## WORK TO BE COMPLETED
Match the string "Permutation" against each line below, and copy every line that matches.

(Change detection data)
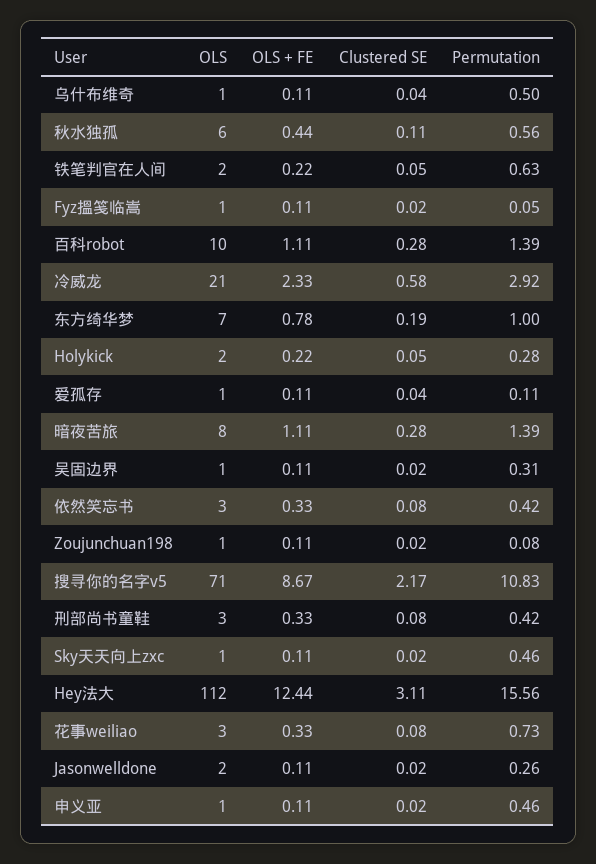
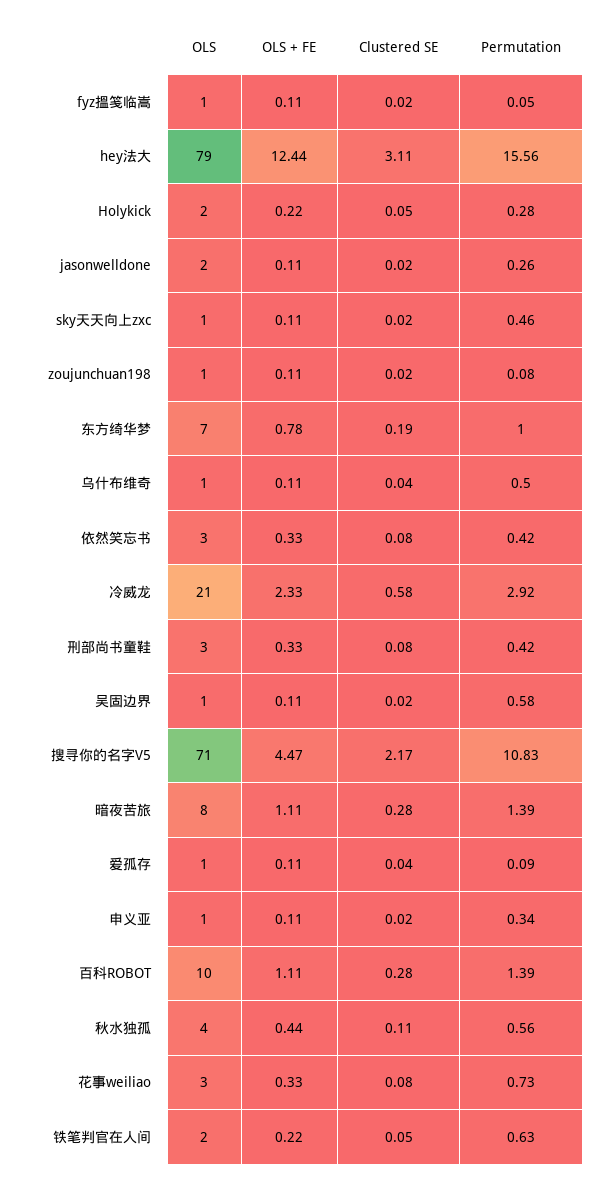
OLS, 秋水独孤: 6 -> 4
Permutation, 爱孤存: 0.11 -> 0.09
Permutation, 吴固边界: 0.31 -> 0.58
OLS + FE, 搜寻你的名字v5: 8.67 -> 4.47
OLS, Hey法大: 112 -> 79
Permutation, 申义亚: 0.46 -> 0.34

## EXERCISE OUTPUT
Permutation, 爱孤存: 0.11 -> 0.09
Permutation, 吴固边界: 0.31 -> 0.58
Permutation, 申义亚: 0.46 -> 0.34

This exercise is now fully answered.